Moving from the physical to the spiritual realm, there are three main uses of the word "restore" as it applies to spiritual restoration: personal restoration of the believer by God; restoration of other believers by children of God led by the Holy Spirit; and restoration of God’s creation by Himself at the end of the age.
In the Shepherd’s Psalm (Psalm 23), David praises God for restoring his soul.in the midst of difficulties and trials, which involves God’s provision of green pastures (physical sustenance), still waters (spiritual peace), and paths of righteousness (deliverance from sin; v. 2,3). Despite the dangers of death, evil, and enemies (v. 4,5), David thanks God for preparing a feast for him, anointing his head with oil, and filling his cup to overflowing (v. 5). He looks forward to God’s ongoing blessings of goodness, mercy and eternal life (v.6)
In Psalm 51, David begs God to restore to him the joy of his salvation (v.:12) as he repents of sinning wickedly against God in adultery with Bathsheba, deceit in attempts to cover his sins, and ultimately murder of Uriah (2 Samuel 11). This type of spiritual restoration involves God looking away from our sins, blotting out our sins (Psalm 51:9), and not rejecting us because of our sins (v. 11). Once this cleansingphase of restoration occurs, God can complete the process by creating a clean heart in us, renewing a right spirit within us (v.10), and upholding us with His spirit (v. 12).
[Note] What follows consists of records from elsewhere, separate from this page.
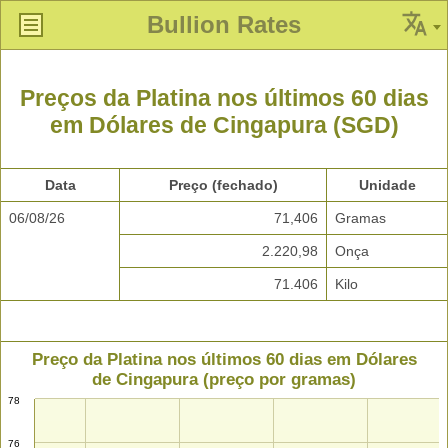
Bullion Rates
Preços da Platina nos últimos 60 dias
em Dólares de Cingapura (SGD)
Data
Preço (fechado)
Unidade
06/08/26
71,406
Gramas
2.220,98
Onça
71.406
Kilo
Preço da Platina nos últimos 60 dias em Dólares
de Cingapura (preço por gramas)
78
76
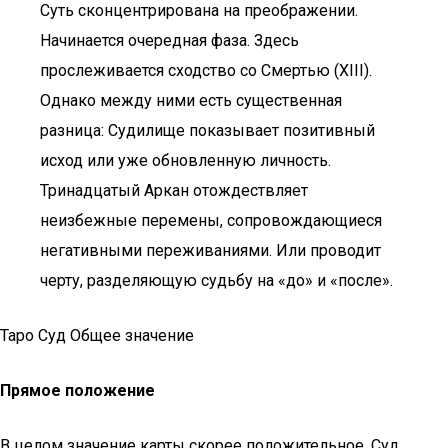
Суть сконцентрирована на преображении.
Начинается очередная фаза. Здесь
прослеживается сходство со Смертью (XIII).
Однако между ними есть существенная
разница: Судилище показывает позитивный
исход или уже обновленную личность.
Тринадцатый Аркан отождествляет
неизбежные перемены, сопровождающиеся
негативными переживаниями. Или проводит
черту, разделяющую судьбу на «до» и «после».
Таро Суд Общее значение
Прямое положение
В целом значение карты скорее положительное. Суд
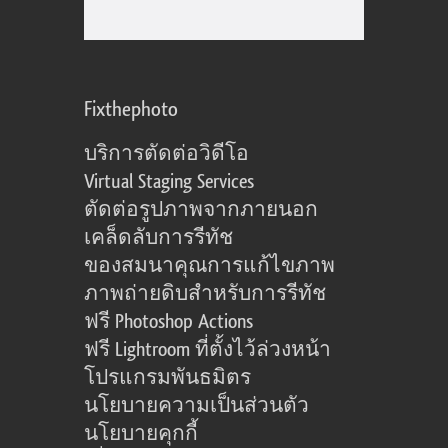
Fixthephoto
บริการตัดต่อวิดีโอ
Virtual Staging Services
ตัดต่อรูปภาพจากภายนอก
เคล็ดลับการรีทัช
ของสมนาคุณการแก้ไขภาพ
ภาพถ่ายดิบสำหรับการรีทัช
ฟรี Photoshop Actions
ฟรี Lightroom ที่ตั้งไว้ล่วงหน้า
โปรแกรมพันธมิตร
นโยบายความเป็นส่วนตัว
นโยบายคุกกี้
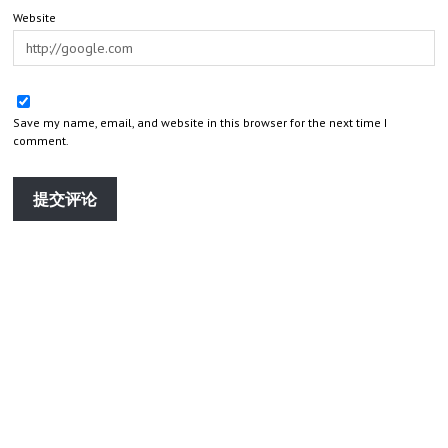
Website
Save my name, email, and website in this browser for the next time I
comment.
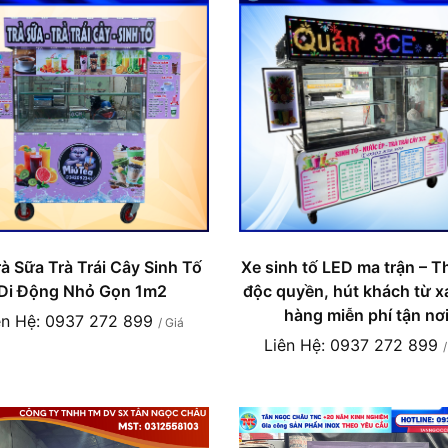
Xe sinh tố LED ma trận – Th
à Sữa Trà Trái Cây Sinh Tố
độc quyền, hút khách từ x
Di Động Nhỏ Gọn 1m2
hàng miễn phí tận nơ
ên Hệ: 0937 272 899
/ Giá
Liên Hệ: 0937 272 899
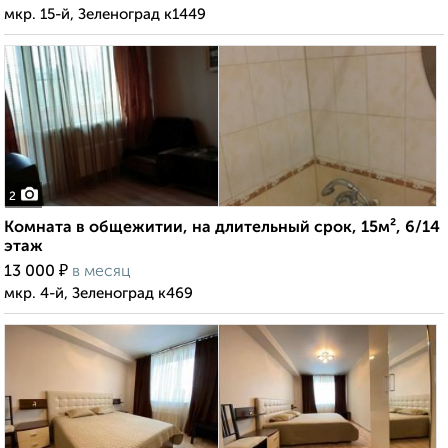
мкр. 15-й, Зеленоград к1449
2
Комната в общежитии, на длительный срок, 15м², 6/14
этаж
₽
13 000
в месяц
мкр. 4-й, Зеленоград к469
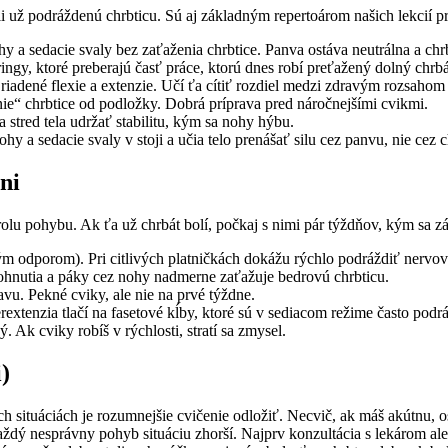
i už podráždenú chrbticu. Sú aj základným repertoárom našich lekcií p
y a sedacie svaly bez zaťaženia chrbtice. Panva ostáva neutrálna a chrb
ringy, ktoré preberajú časť práce, ktorú dnes robí preťažený dolný chrbá
riadené flexie a extenzie. Učí ťa cítiť rozdiel medzi zdravým rozsahom
nie“ chrbtice od podložky. Dobrá príprava pred náročnejšími cvikmi.
 stred tela udržať stabilitu, kým sa nohy hýbu.
hy a sedacie svaly v stoji a učia telo prenášať silu cez panvu, nie cez c
ni
rolu pohybu. Ak ťa už chrbát bolí, počkaj s nimi pár týždňov, kým sa zá
ným odporom). Pri citlivých platničkách dokážu rýchlo podráždiť nervov
ohnutia a páky cez nohy nadmerne zaťažuje bedrovú chrbticu.
vu. Pekné cviky, ale nie na prvé týždne.
xtenzia tlačí na fasetové kĺby, ktoré sú v sediacom režime často podr
 Ak cviky robíš v rýchlosti, stratí sa zmysel.
)
rých situáciách je rozumnejšie cvičenie odložiť. Necvič, ak máš akútnu,
každý nesprávny pohyb situáciu zhorší. Najprv konzultácia s lekárom al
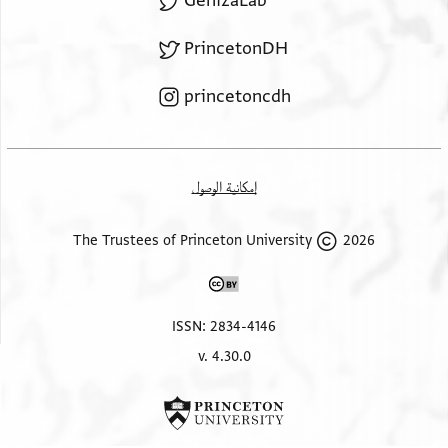
GenizaLab
PrincetonDH
princetoncdh
إمكانية الوصول
2026 The Trustees of Princeton University
ISSN: 2834-4146
v. 4.30.0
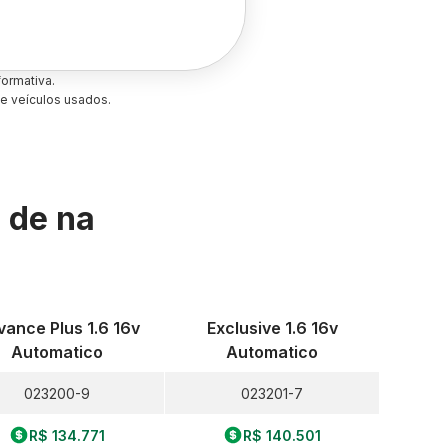
ormativa.
e veículos usados.
s de
na
ance Plus 1.6 16v
Exclusive 1.6 16v
Automatico
Automatico
023200-9
023201-7
R$ 134.771
R$ 140.501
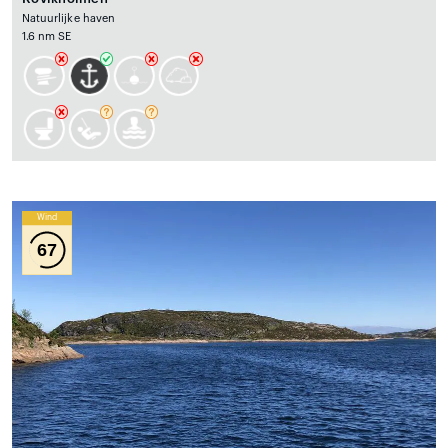
Natuurlijke haven
1.6 nm SE
Wind
67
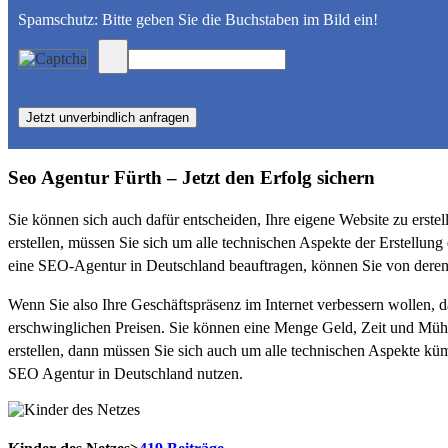
Spamschutz: Bitte geben Sie die Buchstaben im Bild ein!
Seo Agentur Fürth – Jetzt den Erfolg sichern
Sie können sich auch dafür entscheiden, Ihre eigene Website zu erste
erstellen, müssen Sie sich um alle technischen Aspekte der Erstellun
eine SEO-Agentur in Deutschland beauftragen, können Sie von deren j
Wenn Sie also Ihre Geschäftspräsenz im Internet verbessern wollen, 
erschwinglichen Preisen. Sie können eine Menge Geld, Zeit und Mühe
erstellen, dann müssen Sie sich auch um alle technischen Aspekte küm
SEO Agentur in Deutschland nutzen.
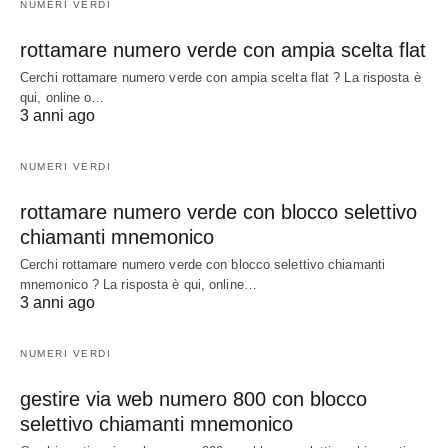
NUMERI VERDI
rottamare numero verde con ampia scelta flat
Cerchi rottamare numero verde con ampia scelta flat ? La risposta è
qui, online o…
3 anni ago
NUMERI VERDI
rottamare numero verde con blocco selettivo
chiamanti mnemonico
Cerchi rottamare numero verde con blocco selettivo chiamanti
mnemonico ? La risposta è qui, online…
3 anni ago
NUMERI VERDI
gestire via web numero 800 con blocco
selettivo chiamanti mnemonico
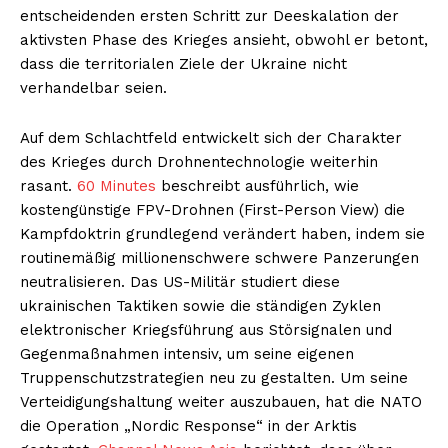
entscheidenden ersten Schritt zur Deeskalation der
aktivsten Phase des Krieges ansieht, obwohl er betont,
dass die territorialen Ziele der Ukraine nicht
verhandelbar seien.
Auf dem Schlachtfeld entwickelt sich der Charakter
des Krieges durch Drohnentechnologie weiterhin
rasant.
60 Minutes
beschreibt ausführlich, wie
kostengünstige FPV-Drohnen (First-Person View) die
Kampfdoktrin grundlegend verändert haben, indem sie
routinemäßig millionenschwere schwere Panzerungen
neutralisieren. Das US-Militär studiert diese
ukrainischen Taktiken sowie die ständigen Zyklen
elektronischer Kriegsführung aus Störsignalen und
Gegenmaßnahmen intensiv, um seine eigenen
Truppenschutzstrategien neu zu gestalten. Um seine
Verteidigungshaltung weiter auszubauen, hat die NATO
die Operation „Nordic Response“ in der Arktis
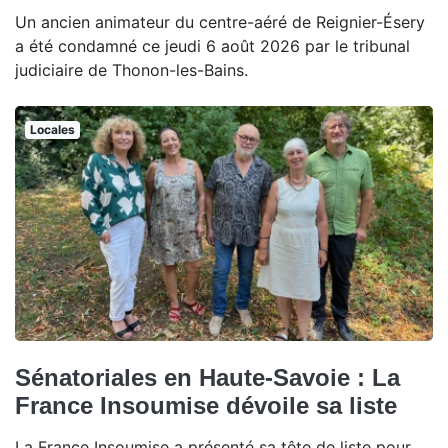
Un ancien animateur du centre-aéré de Reignier-Ésery
a été condamné ce jeudi 6 août 2026 par le tribunal
judiciaire de Thonon-les-Bains.
Locales
Sénatoriales en Haute-Savoie : La
France Insoumise dévoile sa liste
La France Insoumise a présenté sa tête de liste pour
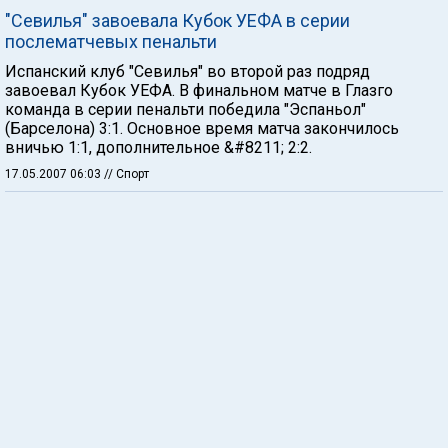
"Севилья" завоевала Кубок УЕФА в серии
послематчевых пенальти
Испанский клуб "Севилья" во второй раз подряд
завоевал Кубок УЕФА. В финальном матче в Глазго
команда в серии пенальти победила "Эспаньол"
(Барселона) 3:1. Основное время матча закончилось
вничью 1:1, дополнительное &#8211; 2:2.
17.05.2007 06:03
// Спорт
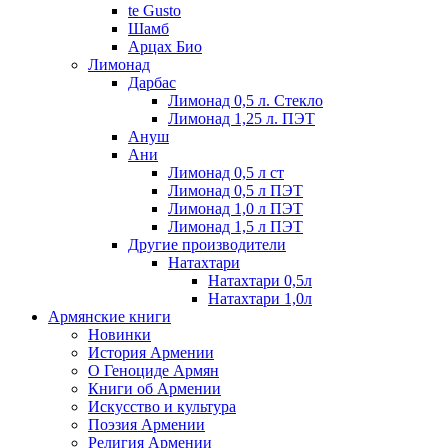
te Gusto
Шамб
Арцах Био
Лимонад
Дарбас
Лимонад 0,5 л. Стекло
Лимонад 1,25 л. ПЭТ
Ануш
Ани
Лимонад 0,5 л ст
Лимонад 0,5 л ПЭТ
Лимонад 1,0 л ПЭТ
Лимонад 1,5 л ПЭТ
Другие производители
Натахтари
Натахтари 0,5л
Натахтари 1,0л
Армянские книги
Новинки
История Армении
О Геноциде Армян
Книги об Армении
Иcкусство и культура
Поэзия Армении
Религия Армении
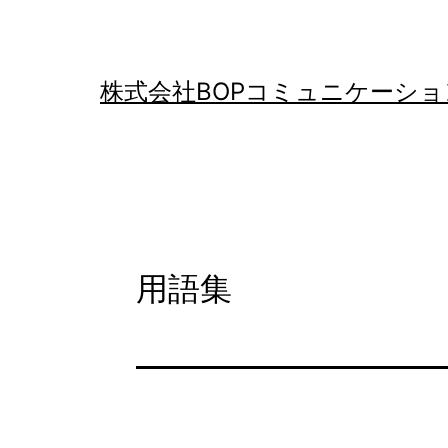
コ
ン
テ
株式会社BOPコミュニケーショ
ン
ツ
へ
ス
キ
用語集
ッ
プ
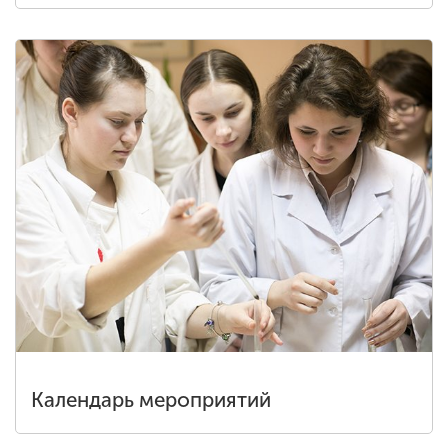
Календарь мероприятий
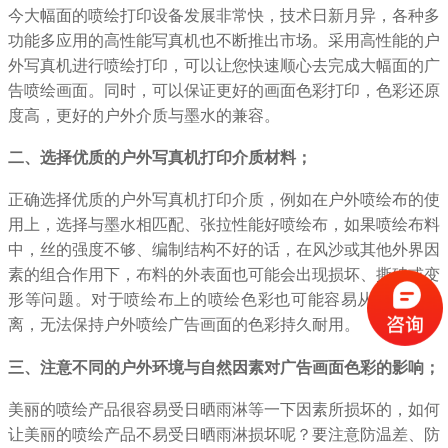
今大幅面的喷绘打印设备发展非常快，技术日新月异，各种多
功能多应用的高性能写真机也不断推出市场。采用高性能的户
外写真机进行喷绘打印，可以让您快速顺心去完成大幅面的广
告喷绘画面。同时，可以保证更好的画面色彩打印，色彩还原
度高，更好的户外介质与墨水的兼容。
二、选择优质的户外写真机打印介质材料；
正确选择优质的户外写真机打印介质，例如在户外喷绘布的使
用上，选择与墨水相匹配、张拉性能好喷绘布，如果喷绘布料
中，丝的强度不够、编制结构不好的话，在风沙或其他外界因
素的组合作用下，布料的外表面也可能会出现损坏、撕破或变
形等问题。对于喷绘布上的喷绘色彩也可能容易从基布上剥
离，无法保持户外喷绘广告画面的色彩持久耐用。
三、注意不同的户外环境与自然因素对广告画面色彩的影响；
美丽的喷绘产品很容易受日晒雨淋等一下因素所损坏的，如何
让美丽的喷绘产品不易受日晒雨淋损坏呢？要注意防温差、防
The second type of spiritual restoration refers to born-again (John 3:3-8), mature believers restoring fellow Christians who have fallen into habitual sin, which is possible only through Holy Spirit guidance. This process has three goals: bearing one another's burdens, teaching one another from the Word, and doing good to everyone, but especially to fellow believers (Galatians 6:2,6.10).
However, Paul gives three warnings concerning this. Firstly, only spiritual Christians living for God, and not carnal Christians led primarily by their sin nature (Romans 7:15-25; 8:1-17), should attempt this process. Secondly, they must correct the fallen Christian in meekness and humility, not committing the sin of pride with a “holier-than-thou” attitude. Third, they must avoid temptation themselves, remembering the ever-present sin nature that may make it easier for a carnal Christian to pull a spiritual Christian into his own wayward lifestyle or habit than for the spiritual Christian to restore the backslider (Galatians 6:1,2).
Paul expands on these three warnings regarding restoration of other believers by counseling the one attempting the restoring not to think too highly of himself (v.3), not to sow to his own flesh (v.8), and not to get tired and give up on helping others (v.9). For those following Paul’s advice in restoring fellow believers, three rewards await: eternal life (v.8), spiritual harvest (v.9), and being a new creature glorying only in the cross of our Lord Jesus Christ (v.15). They will be blessed with God’s peace, mercy (v.16) and grace (v.18).
The third type of restoration in the symbolic sense refers to God’s plan for His creation at the end of the age. May we trust God to restore us from sin and to joy in Him, enabling us to encourage and guide one another!